Bravo à la journaliste Eve Szeftel pour son travail d’enquête sur la complicité d’élus et d’employés municipaux, dans l’ouverture de la discothèque “Sacré Spot”, dans un local appartenant à la ville de Saint-Ouen.
Bravo au journal Libération d’avoir publié cette enquête.
Bravo à la Directrice de l’Urbanisme de la ville de Saint-Ouen Dominique Ferré d’avoir transféré la demande d’ouverture du “Sacré Spot” à la préfecture de Seine-Saint-Denis.

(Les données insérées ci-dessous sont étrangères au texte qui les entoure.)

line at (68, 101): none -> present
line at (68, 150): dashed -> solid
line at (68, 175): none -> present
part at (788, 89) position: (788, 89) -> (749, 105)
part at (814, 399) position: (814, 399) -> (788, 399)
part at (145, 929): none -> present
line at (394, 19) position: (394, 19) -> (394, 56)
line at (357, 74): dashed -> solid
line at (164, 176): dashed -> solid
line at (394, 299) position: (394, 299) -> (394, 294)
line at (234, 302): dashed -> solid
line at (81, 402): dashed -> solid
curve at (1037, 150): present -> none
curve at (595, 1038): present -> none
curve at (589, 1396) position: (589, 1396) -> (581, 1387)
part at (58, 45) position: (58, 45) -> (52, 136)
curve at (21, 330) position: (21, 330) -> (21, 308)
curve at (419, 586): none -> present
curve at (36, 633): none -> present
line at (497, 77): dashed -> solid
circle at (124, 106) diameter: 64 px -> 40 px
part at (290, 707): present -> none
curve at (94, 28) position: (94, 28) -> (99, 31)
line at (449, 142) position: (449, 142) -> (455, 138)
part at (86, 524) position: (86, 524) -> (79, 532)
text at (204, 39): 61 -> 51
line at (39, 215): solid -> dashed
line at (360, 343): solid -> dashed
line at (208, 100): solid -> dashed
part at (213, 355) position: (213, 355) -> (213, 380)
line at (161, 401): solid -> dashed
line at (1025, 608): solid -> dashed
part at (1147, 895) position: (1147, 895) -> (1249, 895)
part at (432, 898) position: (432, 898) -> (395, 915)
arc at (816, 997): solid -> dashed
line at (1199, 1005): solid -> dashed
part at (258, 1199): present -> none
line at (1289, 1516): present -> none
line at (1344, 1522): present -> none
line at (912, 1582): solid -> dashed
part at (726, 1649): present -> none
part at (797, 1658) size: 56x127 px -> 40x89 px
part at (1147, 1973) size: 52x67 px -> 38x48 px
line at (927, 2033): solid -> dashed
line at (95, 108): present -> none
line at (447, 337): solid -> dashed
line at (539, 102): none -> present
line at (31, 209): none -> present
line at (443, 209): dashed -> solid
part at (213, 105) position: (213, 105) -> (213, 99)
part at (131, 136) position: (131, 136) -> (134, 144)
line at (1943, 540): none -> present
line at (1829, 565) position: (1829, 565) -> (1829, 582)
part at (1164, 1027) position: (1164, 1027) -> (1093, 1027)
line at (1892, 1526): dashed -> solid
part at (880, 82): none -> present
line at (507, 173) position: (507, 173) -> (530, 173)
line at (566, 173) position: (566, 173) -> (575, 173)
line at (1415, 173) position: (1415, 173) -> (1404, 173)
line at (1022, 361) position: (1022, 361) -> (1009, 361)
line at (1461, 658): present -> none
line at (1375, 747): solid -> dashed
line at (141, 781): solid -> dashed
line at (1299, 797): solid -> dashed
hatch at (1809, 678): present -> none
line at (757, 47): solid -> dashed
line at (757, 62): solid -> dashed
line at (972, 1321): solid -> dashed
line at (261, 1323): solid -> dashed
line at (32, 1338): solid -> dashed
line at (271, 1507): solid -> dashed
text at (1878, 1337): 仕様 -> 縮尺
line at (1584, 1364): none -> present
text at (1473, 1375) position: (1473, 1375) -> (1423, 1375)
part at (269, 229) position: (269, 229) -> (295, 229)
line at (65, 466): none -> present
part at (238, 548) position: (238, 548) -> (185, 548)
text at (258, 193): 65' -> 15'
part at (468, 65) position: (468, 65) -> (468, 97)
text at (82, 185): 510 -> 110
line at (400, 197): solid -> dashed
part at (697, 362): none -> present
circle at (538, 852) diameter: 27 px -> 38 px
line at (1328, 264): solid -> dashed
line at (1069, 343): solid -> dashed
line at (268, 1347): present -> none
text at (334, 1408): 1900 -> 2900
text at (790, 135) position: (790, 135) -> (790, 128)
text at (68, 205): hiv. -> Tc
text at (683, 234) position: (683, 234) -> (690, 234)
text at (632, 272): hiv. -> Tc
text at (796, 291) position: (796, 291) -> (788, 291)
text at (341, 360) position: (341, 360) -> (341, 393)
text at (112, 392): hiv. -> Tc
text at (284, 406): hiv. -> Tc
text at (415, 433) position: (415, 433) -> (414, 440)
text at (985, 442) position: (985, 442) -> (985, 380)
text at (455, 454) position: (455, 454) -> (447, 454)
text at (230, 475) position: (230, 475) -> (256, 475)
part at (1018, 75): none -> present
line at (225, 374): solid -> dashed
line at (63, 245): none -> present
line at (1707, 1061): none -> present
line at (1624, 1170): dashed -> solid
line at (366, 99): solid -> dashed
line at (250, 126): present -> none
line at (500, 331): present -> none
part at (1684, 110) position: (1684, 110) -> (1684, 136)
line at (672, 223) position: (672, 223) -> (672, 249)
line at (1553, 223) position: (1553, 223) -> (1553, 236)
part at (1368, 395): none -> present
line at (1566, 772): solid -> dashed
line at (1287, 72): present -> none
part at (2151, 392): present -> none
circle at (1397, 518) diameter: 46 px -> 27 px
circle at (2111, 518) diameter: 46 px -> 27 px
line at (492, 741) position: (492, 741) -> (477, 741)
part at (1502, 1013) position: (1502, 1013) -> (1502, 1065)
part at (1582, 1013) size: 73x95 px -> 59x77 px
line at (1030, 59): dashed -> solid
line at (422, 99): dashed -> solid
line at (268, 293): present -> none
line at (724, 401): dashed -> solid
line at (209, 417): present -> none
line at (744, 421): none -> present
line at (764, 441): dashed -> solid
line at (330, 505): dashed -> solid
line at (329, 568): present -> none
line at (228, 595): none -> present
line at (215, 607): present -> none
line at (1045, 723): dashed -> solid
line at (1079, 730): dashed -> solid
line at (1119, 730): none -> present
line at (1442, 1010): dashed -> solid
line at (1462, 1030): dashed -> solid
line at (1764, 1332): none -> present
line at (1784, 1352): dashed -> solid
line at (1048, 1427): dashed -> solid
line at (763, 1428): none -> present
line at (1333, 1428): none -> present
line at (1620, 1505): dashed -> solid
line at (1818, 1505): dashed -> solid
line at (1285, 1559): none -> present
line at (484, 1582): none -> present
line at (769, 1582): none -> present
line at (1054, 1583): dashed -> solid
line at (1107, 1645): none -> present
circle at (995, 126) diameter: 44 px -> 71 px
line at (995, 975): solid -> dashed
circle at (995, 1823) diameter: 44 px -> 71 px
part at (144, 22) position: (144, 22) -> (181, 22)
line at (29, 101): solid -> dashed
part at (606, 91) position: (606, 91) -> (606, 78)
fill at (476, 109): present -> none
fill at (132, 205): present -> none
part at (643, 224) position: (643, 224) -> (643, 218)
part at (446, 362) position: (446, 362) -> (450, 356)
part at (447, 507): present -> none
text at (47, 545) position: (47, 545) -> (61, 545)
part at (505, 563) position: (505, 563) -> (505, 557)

Bravo à la Commission de Sécurité de la Préfecture de Seine-Saint-Denis pour son travail.
Bravo à la Police Nationale pour son enquête préliminaire, et pour son intervention du 16 novembre 2024, en application de la réglementation sur les Établissements Recevant du Public.
Honte à Karim Bouamrane d’avoir fait n’importe quoi pour se faire élire maire le 4 juillet 2020.